The final straw was the emotional abandonment. She would ask me to let her in, to tell her what was happening in my world, and the moment I began to bare my soul, she would look away and start talking to her dog.
That is the quietest, sharpest kind of heartbreak. It taught me that being "let in" was a trap; it was an invitation to be ignored while she siphoned away my energy. When you are fighting POTS and DDD, you cannot afford to pour your life-force into a void that refuses to acknowledge your existence.
The "Supernatural" Truth
There’s a quote from Supernatural that has become a mantra for me: "Family don't end with blood, but it don't start there either." Family starts with the people who see your "Dizzy Sea" rising and don't tell you you're imagining it. It starts with the partner who literally lets you lean your entire weight on them when your legs give out. It starts with the "Silent Guardians" (furry or otherwise) who provide the steady, non-judgmental heartbeat you need to regulate your nervous system.
The Alchemy of Chosen Kin
Choosing your family is a high-level act of Mundane Alchemy. It’s taking the lead of a traumatic past and refining it into the gold of a supportive present.

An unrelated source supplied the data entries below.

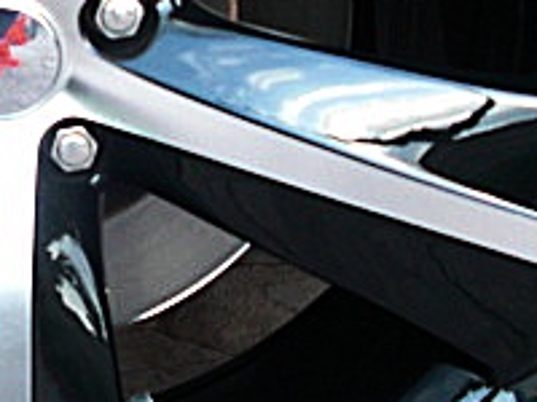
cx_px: -3
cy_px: 67
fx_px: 1784
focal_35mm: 115
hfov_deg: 16.7
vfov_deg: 12.8
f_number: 2.8
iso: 200
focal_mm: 6.3
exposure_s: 1/100
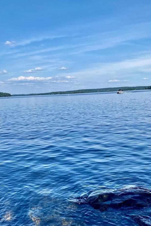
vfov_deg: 51.9
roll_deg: +2.0
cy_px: 114
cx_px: 82
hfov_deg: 35.9
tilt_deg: -5.5
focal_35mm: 37
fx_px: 233
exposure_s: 1/3125
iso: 32
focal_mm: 4.25
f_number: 1.8
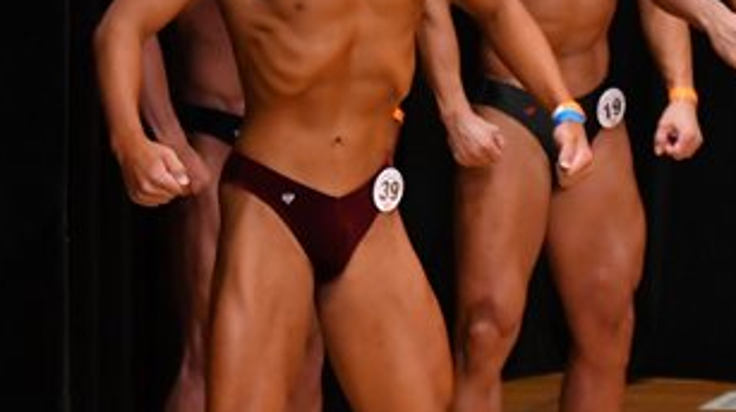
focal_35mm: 675
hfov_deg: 3.2
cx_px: 646
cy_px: 247
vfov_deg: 1.8
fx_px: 13161
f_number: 5.6
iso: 5000
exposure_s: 1/400
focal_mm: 170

*It’s my partner: Helping with the bath and the "Beauty Spell" without making me feel like a burden.
*It’s the Friends: Who check in on your "spoon count" before asking for a favor.
*It’s the Community: We are building right here, where being "sick" doesn't mean being "less than."
You Are the Architect
If you are currently grieving the family you should have had, or if you’re untangling yourself from people who don't deserve your light: know that you are allowed to close the door. Your sanctuary is yours to guard. You get to decide who crosses the threshold.
Blood might be a beginning, but Choice is the destination.